Keep the pictures out. Copy every line of the listing exactly.
Segment Open
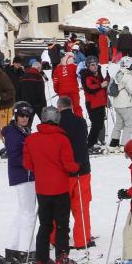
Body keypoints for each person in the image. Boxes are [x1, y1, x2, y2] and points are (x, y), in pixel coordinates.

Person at [22, 105, 80, 264]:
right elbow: (68, 165)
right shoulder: (62, 139)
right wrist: (77, 167)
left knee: (45, 225)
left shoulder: (31, 139)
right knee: (62, 225)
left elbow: (27, 164)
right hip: (60, 188)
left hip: (42, 189)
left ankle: (41, 260)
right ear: (57, 119)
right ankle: (62, 258)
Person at [0, 101, 36, 264]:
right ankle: (25, 249)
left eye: (27, 115)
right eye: (21, 115)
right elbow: (14, 157)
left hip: (25, 176)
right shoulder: (14, 133)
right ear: (15, 115)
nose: (24, 118)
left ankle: (13, 247)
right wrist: (33, 163)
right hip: (23, 176)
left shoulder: (23, 131)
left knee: (23, 211)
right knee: (28, 213)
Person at [56, 96, 93, 251]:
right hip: (81, 169)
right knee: (81, 206)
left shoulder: (57, 124)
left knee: (59, 207)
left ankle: (55, 238)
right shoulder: (80, 122)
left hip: (62, 172)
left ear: (59, 108)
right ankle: (82, 239)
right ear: (71, 106)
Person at [109, 56, 132, 150]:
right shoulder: (127, 75)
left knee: (118, 124)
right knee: (129, 125)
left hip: (117, 105)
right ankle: (124, 145)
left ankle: (113, 144)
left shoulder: (117, 73)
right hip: (126, 104)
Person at [80, 57, 109, 149]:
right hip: (92, 104)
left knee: (100, 124)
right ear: (88, 66)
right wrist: (100, 85)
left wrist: (107, 79)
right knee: (96, 125)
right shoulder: (86, 75)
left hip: (100, 103)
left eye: (96, 64)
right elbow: (89, 88)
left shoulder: (98, 73)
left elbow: (104, 84)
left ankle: (95, 142)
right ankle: (89, 144)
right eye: (92, 65)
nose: (95, 66)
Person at [52, 51, 82, 118]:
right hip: (74, 90)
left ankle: (65, 123)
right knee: (76, 107)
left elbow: (55, 81)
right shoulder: (75, 67)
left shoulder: (57, 68)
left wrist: (57, 91)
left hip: (62, 92)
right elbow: (81, 76)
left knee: (64, 108)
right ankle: (79, 121)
Segment Closed
▸ **Solution below**:
Body keypoints for each person in the image. Boxes are [x1, y1, x2, y2] and points are (x, y), in pixel coordinates.

Person at [22, 105, 80, 264]:
right elbow: (68, 165)
right shoulder: (62, 139)
right wrist: (77, 167)
left knee: (45, 225)
left shoulder: (31, 139)
right knee: (62, 225)
left elbow: (27, 164)
right hip: (60, 188)
left hip: (42, 189)
left ankle: (41, 260)
right ear: (57, 119)
right ankle: (62, 258)
Person at [0, 101, 36, 264]:
right ankle: (25, 249)
left eye: (27, 115)
right eye: (21, 115)
right elbow: (14, 157)
left hip: (25, 176)
right shoulder: (14, 133)
right ear: (15, 115)
nose: (24, 118)
left ankle: (13, 247)
right wrist: (33, 163)
right hip: (23, 176)
left shoulder: (23, 131)
left knee: (23, 211)
right knee: (28, 213)
Person at [56, 96, 93, 251]:
right hip: (81, 169)
right knee: (81, 206)
left shoulder: (57, 124)
left knee: (59, 207)
left ankle: (55, 238)
right shoulder: (80, 122)
left hip: (62, 172)
left ear: (59, 108)
right ankle: (82, 239)
right ear: (71, 106)
Person at [109, 56, 132, 150]:
right shoulder: (127, 75)
left knee: (118, 124)
right knee: (129, 125)
left hip: (117, 105)
right ankle: (124, 145)
left ankle: (113, 144)
left shoulder: (117, 73)
right hip: (126, 104)
Person at [80, 57, 109, 149]:
right hip: (92, 104)
left knee: (100, 124)
right ear: (88, 66)
right wrist: (100, 85)
left wrist: (107, 79)
right knee: (96, 125)
right shoulder: (86, 75)
left hip: (100, 103)
left eye: (96, 64)
right elbow: (89, 88)
left shoulder: (98, 73)
left elbow: (104, 84)
left ankle: (95, 142)
right ankle: (89, 144)
right eye: (92, 65)
nose: (95, 66)
Person at [52, 51, 82, 118]:
right hip: (74, 90)
left ankle: (65, 123)
right knee: (76, 107)
left elbow: (55, 81)
right shoulder: (75, 67)
left shoulder: (57, 68)
left wrist: (57, 91)
left hip: (62, 92)
right elbow: (81, 76)
left knee: (64, 108)
right ankle: (79, 121)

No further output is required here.